- _ASSIGNED TASK_
Return all lines from the listing below that include the word "filter".

- _DATA PROVIDED_
== == ==
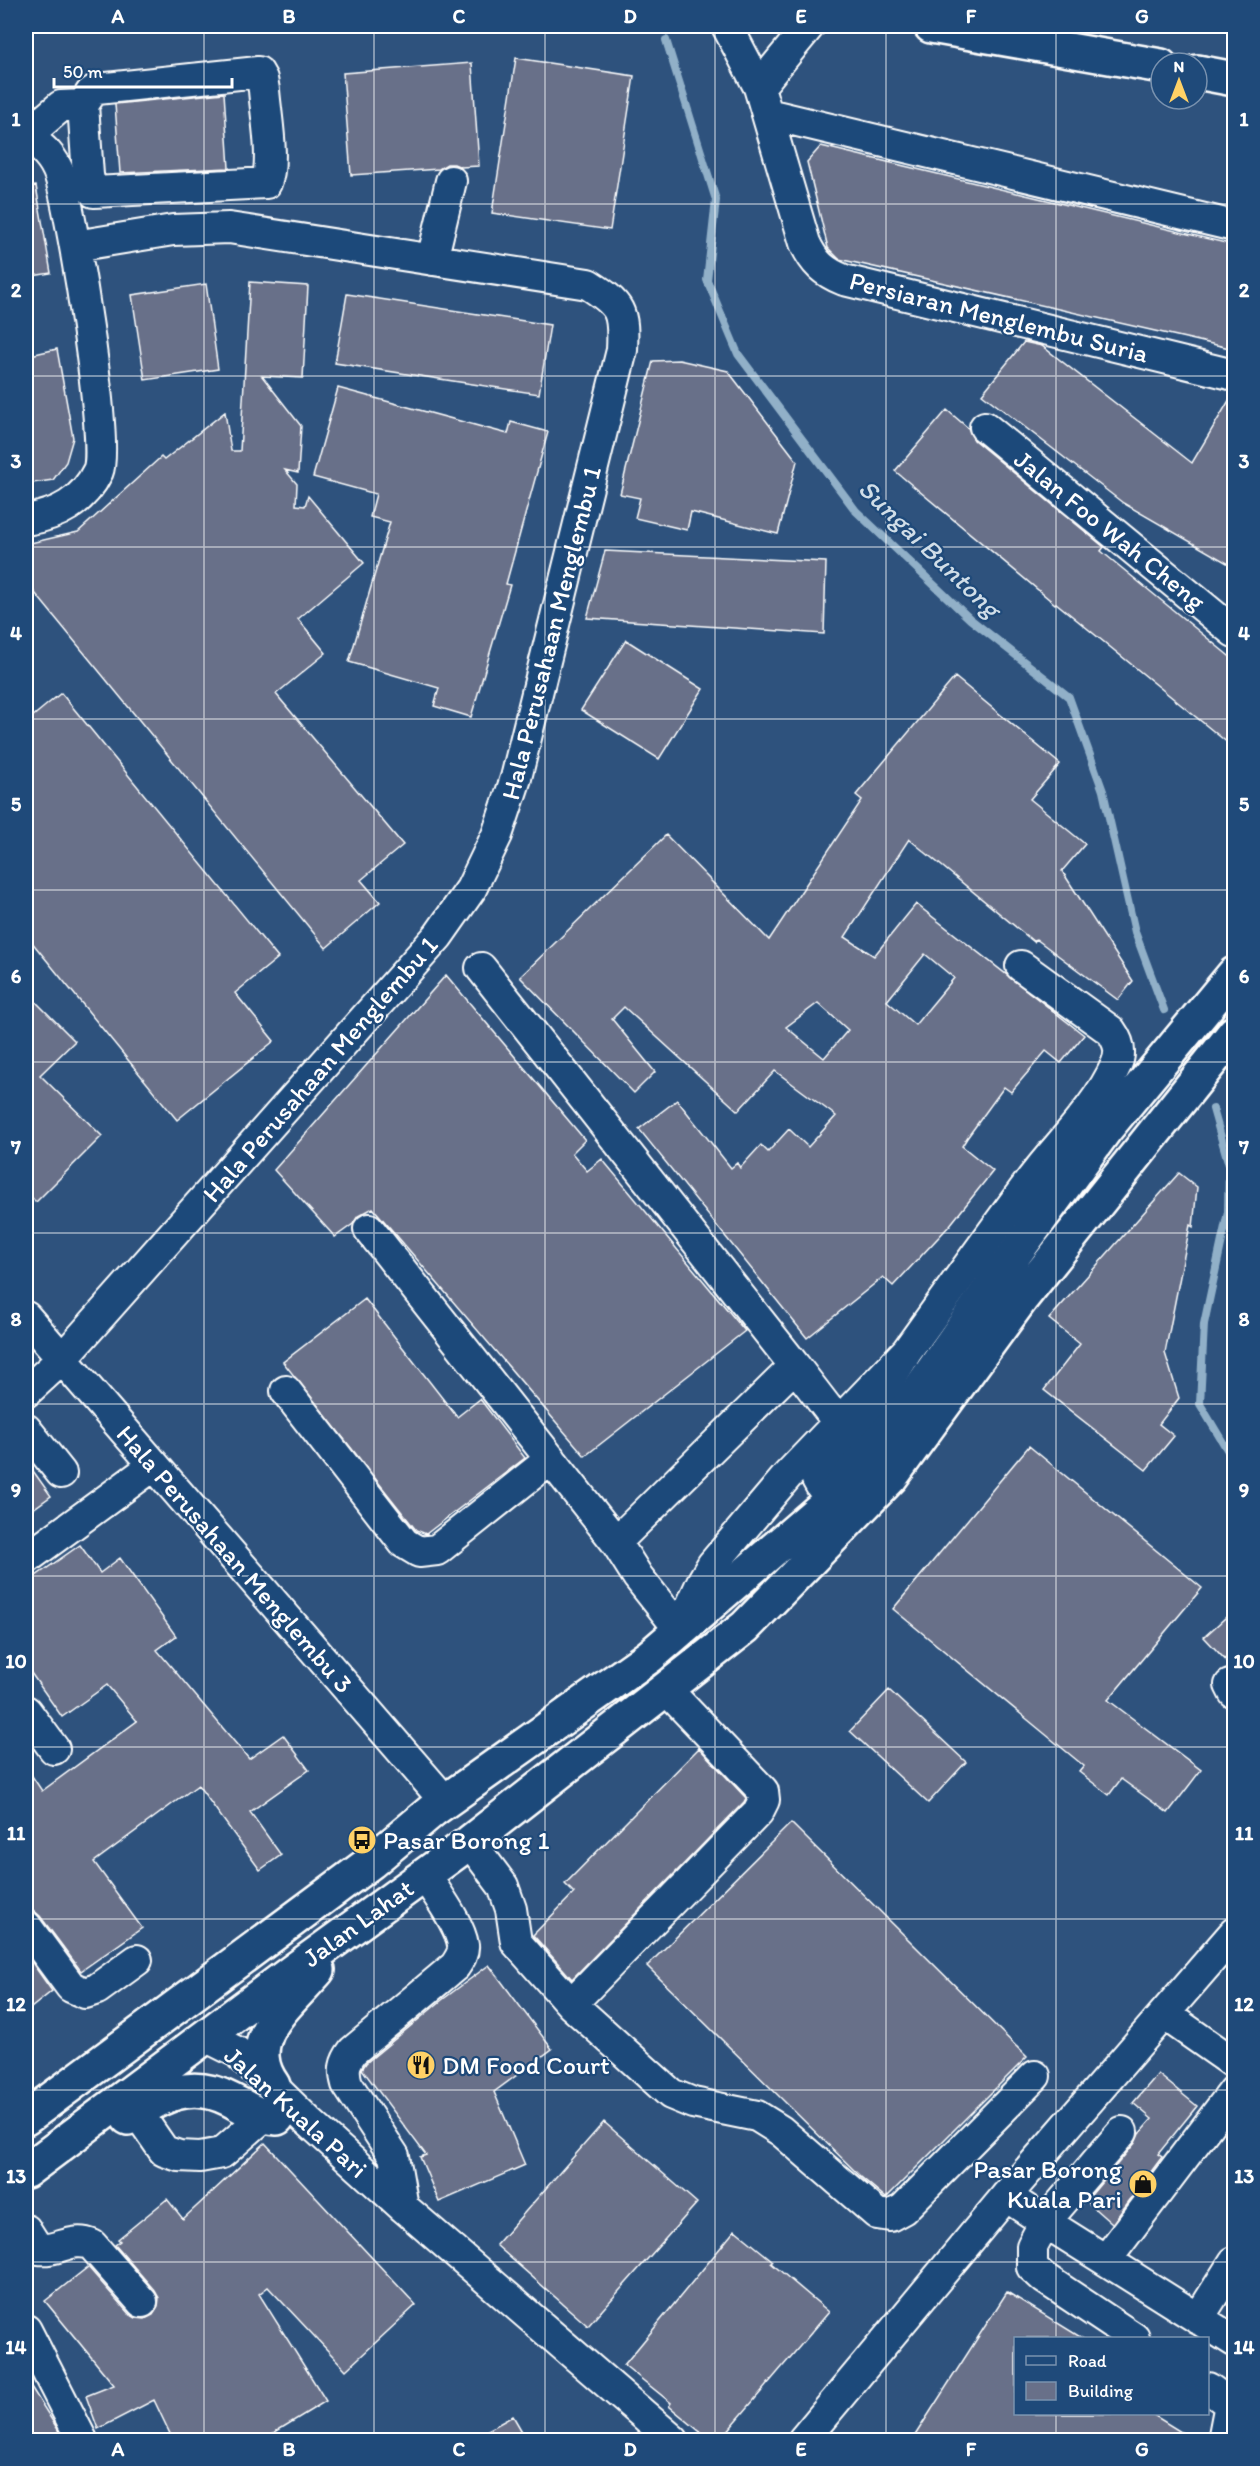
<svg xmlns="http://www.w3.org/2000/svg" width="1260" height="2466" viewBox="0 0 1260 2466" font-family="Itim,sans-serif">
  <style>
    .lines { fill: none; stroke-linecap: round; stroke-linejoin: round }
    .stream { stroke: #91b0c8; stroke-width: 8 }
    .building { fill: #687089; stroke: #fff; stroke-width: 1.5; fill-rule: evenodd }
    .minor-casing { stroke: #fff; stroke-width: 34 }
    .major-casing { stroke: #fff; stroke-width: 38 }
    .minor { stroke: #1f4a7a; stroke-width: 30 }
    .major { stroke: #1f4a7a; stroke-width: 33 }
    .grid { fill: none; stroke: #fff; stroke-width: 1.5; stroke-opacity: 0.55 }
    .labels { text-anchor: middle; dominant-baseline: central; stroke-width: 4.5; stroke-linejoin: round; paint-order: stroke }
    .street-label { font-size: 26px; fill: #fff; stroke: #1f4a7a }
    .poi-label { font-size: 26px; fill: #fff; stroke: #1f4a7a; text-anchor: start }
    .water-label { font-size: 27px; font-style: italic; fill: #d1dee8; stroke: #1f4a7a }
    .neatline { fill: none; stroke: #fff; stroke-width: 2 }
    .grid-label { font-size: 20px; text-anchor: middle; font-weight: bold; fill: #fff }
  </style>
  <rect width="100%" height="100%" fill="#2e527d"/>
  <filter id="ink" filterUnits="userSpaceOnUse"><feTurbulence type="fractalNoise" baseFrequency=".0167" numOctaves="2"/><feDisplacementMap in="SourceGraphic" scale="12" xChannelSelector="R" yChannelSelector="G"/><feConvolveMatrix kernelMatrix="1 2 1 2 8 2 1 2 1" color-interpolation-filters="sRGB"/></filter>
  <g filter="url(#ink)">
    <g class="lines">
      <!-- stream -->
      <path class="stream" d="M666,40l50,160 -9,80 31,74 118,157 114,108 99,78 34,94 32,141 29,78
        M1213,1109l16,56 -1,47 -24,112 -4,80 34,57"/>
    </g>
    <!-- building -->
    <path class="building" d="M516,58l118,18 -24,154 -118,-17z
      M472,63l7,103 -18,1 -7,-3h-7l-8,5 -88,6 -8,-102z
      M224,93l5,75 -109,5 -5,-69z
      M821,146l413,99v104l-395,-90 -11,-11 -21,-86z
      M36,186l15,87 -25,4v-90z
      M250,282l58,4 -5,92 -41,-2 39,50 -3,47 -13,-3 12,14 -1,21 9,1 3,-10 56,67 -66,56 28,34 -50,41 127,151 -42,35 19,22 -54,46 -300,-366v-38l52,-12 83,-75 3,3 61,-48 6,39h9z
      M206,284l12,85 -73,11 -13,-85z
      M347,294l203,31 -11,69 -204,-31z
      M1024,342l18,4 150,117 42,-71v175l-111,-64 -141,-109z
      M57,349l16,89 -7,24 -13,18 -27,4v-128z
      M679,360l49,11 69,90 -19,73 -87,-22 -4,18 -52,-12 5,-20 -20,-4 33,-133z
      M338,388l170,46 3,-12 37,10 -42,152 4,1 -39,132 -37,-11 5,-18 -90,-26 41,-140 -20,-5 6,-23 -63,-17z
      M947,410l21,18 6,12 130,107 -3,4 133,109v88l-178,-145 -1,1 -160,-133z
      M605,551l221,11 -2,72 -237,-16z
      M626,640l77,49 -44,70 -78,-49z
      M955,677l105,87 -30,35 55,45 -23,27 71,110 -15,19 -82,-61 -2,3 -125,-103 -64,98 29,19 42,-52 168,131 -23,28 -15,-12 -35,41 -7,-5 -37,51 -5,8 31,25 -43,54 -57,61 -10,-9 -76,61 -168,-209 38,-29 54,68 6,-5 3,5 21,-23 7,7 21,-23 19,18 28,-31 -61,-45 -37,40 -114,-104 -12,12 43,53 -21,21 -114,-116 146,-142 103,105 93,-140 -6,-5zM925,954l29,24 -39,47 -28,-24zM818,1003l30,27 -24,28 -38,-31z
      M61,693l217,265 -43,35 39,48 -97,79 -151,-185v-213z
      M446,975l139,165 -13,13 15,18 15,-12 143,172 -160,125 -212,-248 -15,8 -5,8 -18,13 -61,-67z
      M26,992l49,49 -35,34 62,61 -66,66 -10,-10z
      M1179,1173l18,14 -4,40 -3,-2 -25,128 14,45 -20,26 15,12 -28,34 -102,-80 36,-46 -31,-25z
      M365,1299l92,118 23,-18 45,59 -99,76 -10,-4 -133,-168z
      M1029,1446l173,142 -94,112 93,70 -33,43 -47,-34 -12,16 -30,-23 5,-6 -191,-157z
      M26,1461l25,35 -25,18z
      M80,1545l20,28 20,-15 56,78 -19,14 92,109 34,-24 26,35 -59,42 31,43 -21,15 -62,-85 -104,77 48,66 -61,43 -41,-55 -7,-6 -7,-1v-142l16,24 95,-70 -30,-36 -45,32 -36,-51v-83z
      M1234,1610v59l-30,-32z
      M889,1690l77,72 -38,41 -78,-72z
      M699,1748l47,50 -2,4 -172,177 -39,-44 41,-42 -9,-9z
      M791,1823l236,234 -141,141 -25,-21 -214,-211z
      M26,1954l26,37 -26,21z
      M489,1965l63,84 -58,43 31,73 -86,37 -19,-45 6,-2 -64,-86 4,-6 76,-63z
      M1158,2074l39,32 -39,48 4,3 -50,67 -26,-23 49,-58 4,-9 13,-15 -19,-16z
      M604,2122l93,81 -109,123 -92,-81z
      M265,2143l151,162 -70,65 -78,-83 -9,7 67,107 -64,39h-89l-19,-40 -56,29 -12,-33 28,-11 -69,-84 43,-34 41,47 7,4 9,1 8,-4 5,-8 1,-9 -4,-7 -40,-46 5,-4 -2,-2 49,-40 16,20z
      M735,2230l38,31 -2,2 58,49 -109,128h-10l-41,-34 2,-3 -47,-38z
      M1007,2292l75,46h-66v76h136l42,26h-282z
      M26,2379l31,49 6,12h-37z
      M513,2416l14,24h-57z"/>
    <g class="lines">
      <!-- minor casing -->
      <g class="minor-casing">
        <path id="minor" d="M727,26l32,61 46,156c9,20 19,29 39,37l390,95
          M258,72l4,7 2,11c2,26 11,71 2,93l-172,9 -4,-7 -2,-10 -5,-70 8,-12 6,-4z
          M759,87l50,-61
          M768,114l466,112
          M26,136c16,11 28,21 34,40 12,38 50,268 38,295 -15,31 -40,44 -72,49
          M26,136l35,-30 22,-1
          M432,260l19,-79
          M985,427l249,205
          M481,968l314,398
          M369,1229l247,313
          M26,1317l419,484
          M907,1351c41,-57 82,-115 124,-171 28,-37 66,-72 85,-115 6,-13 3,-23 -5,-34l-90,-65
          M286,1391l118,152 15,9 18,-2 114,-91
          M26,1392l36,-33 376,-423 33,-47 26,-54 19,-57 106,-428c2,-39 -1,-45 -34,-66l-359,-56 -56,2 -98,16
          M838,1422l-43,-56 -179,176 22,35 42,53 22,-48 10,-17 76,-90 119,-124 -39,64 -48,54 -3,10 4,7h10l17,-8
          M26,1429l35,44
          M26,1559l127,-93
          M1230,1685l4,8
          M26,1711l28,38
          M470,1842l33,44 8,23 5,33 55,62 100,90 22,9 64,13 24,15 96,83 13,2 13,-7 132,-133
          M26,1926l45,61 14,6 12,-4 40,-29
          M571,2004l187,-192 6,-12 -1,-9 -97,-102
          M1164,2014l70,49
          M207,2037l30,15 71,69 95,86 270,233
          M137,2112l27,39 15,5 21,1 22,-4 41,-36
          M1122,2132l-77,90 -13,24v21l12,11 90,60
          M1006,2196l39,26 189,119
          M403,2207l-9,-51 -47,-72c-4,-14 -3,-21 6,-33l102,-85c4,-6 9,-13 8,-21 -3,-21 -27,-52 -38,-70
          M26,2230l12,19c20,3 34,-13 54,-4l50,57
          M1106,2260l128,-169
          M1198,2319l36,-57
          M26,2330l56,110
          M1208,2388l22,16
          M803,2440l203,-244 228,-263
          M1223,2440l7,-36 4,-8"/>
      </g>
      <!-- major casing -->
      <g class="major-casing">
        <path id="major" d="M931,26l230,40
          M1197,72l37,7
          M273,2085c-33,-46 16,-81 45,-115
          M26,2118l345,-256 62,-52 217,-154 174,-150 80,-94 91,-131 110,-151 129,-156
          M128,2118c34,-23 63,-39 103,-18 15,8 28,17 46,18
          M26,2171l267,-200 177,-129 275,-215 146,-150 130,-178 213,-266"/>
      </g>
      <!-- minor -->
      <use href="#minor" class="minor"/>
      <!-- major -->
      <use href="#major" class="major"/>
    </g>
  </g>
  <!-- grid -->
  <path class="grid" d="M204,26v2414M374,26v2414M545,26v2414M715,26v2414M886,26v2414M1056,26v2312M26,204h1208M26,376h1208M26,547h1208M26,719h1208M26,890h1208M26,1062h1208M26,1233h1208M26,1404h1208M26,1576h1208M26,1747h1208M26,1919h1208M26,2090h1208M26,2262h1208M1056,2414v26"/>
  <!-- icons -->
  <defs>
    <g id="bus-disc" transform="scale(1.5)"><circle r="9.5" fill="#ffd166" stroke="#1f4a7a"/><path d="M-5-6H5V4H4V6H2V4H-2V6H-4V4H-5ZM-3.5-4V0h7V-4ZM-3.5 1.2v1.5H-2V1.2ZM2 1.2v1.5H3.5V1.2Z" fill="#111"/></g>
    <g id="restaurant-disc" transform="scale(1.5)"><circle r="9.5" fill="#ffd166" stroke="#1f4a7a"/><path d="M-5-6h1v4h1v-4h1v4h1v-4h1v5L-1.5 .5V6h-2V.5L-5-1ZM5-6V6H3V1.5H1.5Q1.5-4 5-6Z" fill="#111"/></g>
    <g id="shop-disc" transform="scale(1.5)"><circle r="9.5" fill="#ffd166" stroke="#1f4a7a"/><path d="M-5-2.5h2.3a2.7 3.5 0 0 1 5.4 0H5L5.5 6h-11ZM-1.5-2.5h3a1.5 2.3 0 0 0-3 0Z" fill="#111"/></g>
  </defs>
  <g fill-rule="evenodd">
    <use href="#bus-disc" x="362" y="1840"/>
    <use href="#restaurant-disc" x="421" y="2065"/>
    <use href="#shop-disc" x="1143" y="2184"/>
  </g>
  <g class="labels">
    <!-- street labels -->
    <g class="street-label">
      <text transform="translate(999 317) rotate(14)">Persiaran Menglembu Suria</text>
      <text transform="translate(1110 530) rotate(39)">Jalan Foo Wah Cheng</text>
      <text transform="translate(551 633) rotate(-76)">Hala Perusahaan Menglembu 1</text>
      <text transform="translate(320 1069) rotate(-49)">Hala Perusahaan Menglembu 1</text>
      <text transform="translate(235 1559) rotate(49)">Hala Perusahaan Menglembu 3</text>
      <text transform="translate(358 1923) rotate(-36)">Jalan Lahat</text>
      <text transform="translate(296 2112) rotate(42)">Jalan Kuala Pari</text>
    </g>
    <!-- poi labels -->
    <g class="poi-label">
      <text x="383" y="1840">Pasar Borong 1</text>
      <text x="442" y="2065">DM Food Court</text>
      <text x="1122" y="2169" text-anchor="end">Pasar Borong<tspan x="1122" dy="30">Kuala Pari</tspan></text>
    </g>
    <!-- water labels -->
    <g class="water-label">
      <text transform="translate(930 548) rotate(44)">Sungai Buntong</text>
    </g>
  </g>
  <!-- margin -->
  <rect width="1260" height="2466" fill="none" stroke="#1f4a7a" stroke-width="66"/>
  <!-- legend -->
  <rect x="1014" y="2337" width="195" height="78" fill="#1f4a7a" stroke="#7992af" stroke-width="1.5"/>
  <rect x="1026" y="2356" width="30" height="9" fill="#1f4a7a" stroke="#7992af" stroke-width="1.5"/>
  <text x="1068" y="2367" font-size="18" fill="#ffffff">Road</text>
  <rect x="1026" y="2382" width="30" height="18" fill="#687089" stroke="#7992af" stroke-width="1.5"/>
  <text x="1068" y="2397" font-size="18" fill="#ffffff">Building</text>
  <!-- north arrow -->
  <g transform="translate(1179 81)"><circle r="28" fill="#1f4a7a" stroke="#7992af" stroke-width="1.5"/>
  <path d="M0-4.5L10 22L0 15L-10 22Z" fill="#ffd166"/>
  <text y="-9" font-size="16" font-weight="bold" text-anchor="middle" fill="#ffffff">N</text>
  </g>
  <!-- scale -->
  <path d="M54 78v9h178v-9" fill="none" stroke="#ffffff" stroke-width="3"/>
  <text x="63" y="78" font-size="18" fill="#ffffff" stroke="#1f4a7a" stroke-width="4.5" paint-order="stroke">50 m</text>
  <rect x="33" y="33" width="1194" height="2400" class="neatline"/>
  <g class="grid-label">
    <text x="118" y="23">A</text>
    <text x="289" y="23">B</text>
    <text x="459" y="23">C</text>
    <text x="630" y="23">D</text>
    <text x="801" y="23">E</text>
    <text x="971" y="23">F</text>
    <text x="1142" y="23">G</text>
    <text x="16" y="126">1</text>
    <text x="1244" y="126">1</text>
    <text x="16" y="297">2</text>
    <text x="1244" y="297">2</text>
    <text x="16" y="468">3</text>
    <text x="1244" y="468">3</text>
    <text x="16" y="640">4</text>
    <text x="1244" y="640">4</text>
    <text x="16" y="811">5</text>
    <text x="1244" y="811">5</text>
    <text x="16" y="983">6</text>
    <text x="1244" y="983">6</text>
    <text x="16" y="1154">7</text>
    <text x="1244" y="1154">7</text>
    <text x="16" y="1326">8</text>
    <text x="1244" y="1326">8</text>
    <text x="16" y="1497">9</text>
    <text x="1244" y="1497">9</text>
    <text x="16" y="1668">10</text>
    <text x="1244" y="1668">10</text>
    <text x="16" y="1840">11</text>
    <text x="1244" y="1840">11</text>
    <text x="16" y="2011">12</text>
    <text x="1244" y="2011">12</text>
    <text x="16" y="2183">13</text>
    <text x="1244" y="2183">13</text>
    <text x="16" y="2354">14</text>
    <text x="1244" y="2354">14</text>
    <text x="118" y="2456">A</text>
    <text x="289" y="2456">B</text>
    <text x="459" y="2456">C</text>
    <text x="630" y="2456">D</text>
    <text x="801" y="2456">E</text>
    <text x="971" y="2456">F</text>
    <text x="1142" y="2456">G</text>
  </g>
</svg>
== == ==
- _REPLY_
  <filter id="ink" filterUnits="userSpaceOnUse"><feTurbulence type="fractalNoise" baseFrequency=".0167" numOctaves="2"/><feDisplacementMap in="SourceGraphic" scale="12" xChannelSelector="R" yChannelSelector="G"/><feConvolveMatrix kernelMatrix="1 2 1 2 8 2 1 2 1" color-interpolation-filters="sRGB"/></filter>
  <g filter="url(#ink)">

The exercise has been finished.